SINGAPORE (Nov 12): Singapore state investor Temasek Holdings Pte will start reporting its air miles, water, paper and electricity usage from this financial year, according to Chief Executive Officer Ho Ching.

“We encourage others to join us to report electricity and water consumption, as well as any direct emissions,” she said at a summit in Singapore Tuesday.

Ho also reiterated the group’s commitment to “halve the greenhouse gas emissions of our entire portfolio by 2030” and said Temasek would study how it can shape a carbon neutral portfolio “sooner than later.”

“The biggest challenge in the coming decade is to reduce the greenhouse gases, like CO2, or methane,” she said. “The risk of stranded assets is real. Ask any coal-fired power-plant owner in the U.S., and now increasingly, in India.”

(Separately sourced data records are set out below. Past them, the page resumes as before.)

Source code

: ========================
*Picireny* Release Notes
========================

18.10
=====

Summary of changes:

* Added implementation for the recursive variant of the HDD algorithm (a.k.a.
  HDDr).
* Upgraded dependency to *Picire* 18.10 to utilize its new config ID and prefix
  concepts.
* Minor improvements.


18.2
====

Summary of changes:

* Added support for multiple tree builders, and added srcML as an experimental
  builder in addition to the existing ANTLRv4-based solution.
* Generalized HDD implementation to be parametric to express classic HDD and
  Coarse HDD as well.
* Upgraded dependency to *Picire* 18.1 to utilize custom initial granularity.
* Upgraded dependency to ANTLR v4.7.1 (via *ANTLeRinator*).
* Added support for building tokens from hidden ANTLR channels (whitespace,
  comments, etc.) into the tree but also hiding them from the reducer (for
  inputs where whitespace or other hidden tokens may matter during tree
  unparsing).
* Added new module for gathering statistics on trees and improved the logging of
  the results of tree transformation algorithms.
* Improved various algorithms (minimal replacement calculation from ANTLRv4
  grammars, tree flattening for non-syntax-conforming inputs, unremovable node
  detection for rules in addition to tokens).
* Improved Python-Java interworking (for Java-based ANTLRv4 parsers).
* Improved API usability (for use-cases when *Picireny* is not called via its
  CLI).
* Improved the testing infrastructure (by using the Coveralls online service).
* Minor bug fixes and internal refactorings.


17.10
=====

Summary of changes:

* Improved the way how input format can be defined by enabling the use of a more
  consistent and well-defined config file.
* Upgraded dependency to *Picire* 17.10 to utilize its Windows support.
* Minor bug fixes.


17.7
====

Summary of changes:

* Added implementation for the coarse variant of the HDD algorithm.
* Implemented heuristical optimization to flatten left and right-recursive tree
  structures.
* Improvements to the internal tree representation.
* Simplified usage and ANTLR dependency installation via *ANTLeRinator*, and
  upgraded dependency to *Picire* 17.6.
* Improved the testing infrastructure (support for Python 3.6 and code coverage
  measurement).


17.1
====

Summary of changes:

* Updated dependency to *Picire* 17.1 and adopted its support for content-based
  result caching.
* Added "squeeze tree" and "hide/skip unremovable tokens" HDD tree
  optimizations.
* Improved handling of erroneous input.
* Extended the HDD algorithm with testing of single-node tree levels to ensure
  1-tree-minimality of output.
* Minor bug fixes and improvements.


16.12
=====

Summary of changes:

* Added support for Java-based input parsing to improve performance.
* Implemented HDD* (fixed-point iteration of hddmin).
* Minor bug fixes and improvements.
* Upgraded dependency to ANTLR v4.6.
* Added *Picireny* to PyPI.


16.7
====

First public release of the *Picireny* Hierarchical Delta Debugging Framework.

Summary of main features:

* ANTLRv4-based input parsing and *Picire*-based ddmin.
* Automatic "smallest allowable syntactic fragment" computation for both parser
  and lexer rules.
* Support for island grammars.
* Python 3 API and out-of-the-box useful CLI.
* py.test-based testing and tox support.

Temasek is pushing clean energy and ESG -- environmental, social and governance -- initiatives, saying last month it’s considering setting up a new unit to house renewable power projects as it increasingly eyes investments outside of fossil fuels.

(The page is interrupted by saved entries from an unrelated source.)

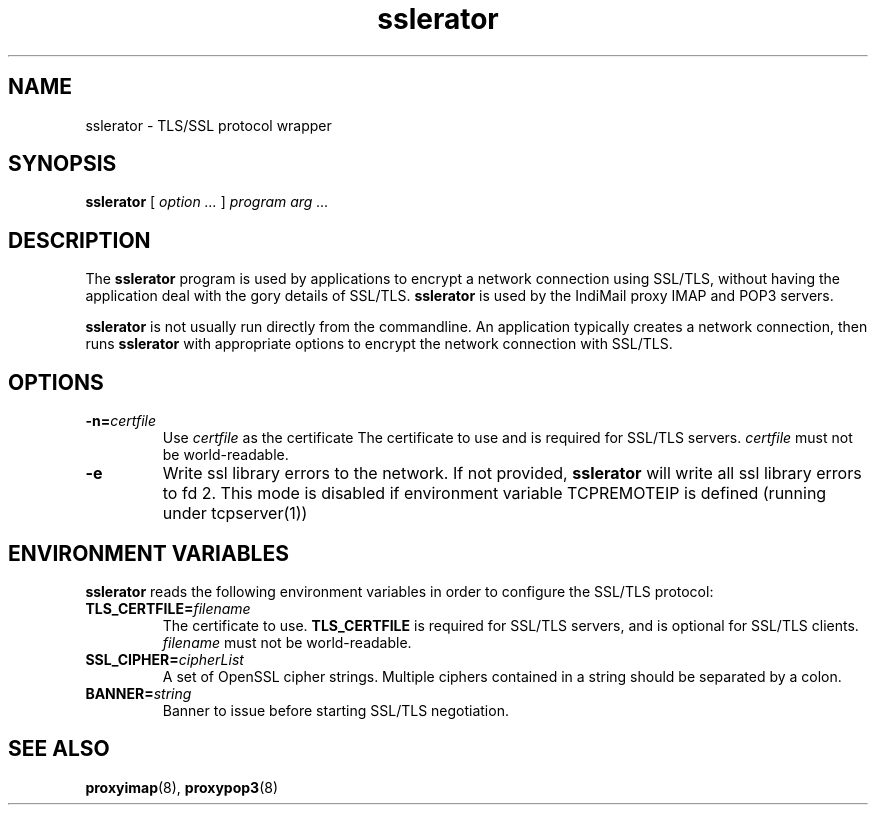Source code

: .TH "sslerator" "1" "06 Mar 2010" "Manvendra Bhangui" ""

.SH NAME
sslerator \- TLS/SSL protocol wrapper
.SH SYNOPSIS

\fBsslerator\fR [ \fB\fIoption\fB\fR\fI ...\fR ] \fB\fIprogram\fB\fR \fB\fIarg\fB\fR\fI ...\fR

.SH "DESCRIPTION"
.PP
The \fBsslerator\fR program is used by applications to encrypt a
network connection using SSL/TLS, without having the application deal with the
gory details of SSL/TLS. \fBsslerator\fR is used by the IndiMail
proxy IMAP and POP3 servers.
.PP
\fBsslerator\fR is not usually run directly from the commandline.
An application typically creates a network connection, then runs
\fBsslerator\fR with appropriate options to encrypt the network
connection with SSL/TLS.

.SH "OPTIONS"
.TP
\fB-n=\fIcertfile\fB\fR
Use \fIcertfile\fR as the certificate
The certificate to use and is required for SSL/TLS servers.
\fIcertfile\fR must not be world-readable.
.TP
\fB-e\fR
Write ssl library errors to the network. If not provided, \fBsslerator\fR will write
all ssl library errors to fd 2. This mode is disabled if environment variable TCPREMOTEIP
is defined (running under tcpserver(1))

.SH "ENVIRONMENT VARIABLES"
.PP
\fBsslerator\fR reads the following environment variables in
order to configure the SSL/TLS protocol:
.TP
\fBTLS_CERTFILE=\fIfilename\fB\fR
The certificate to use.
\fBTLS_CERTFILE\fR is required for SSL/TLS servers, and is optional
for SSL/TLS clients.
\fIfilename\fR must not be world-readable.

.TP
\fBSSL_CIPHER=\fIcipherList\fB\fR
A set of OpenSSL cipher strings. Multiple ciphers contained in a
string should be separated by a colon.

.TP
\fBBANNER=\fIstring\fB\fR
Banner to issue before starting SSL/TLS negotiation.

.SH "SEE ALSO"
.PP
\fBproxyimap\fR(8),
\fBproxypop3\fR(8)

Its stance on ESG issues mirrors many other large global investors that now actively favor sustainable deals. People familiar with the matter said in October that Temasek had decided against investing in Saudi Aramco’s initial public offering, in part over environmental concerns.

Temasek is one of the world’s largest deal-makers, investing $24 billion in the financial year ended March alone across a range of asset classes. About 3% of its portfolio is tied up in energy and resources and its ability to invest for the long term makes it an ideal shareholder for many companies.

The move not to back Aramco doesn’t preclude Temasek from making other potentially contentious investments in the future. It’s a legacy investor in oil-rig builder Keppel Corp., which it plans to take control of in deal worth about $4 billion.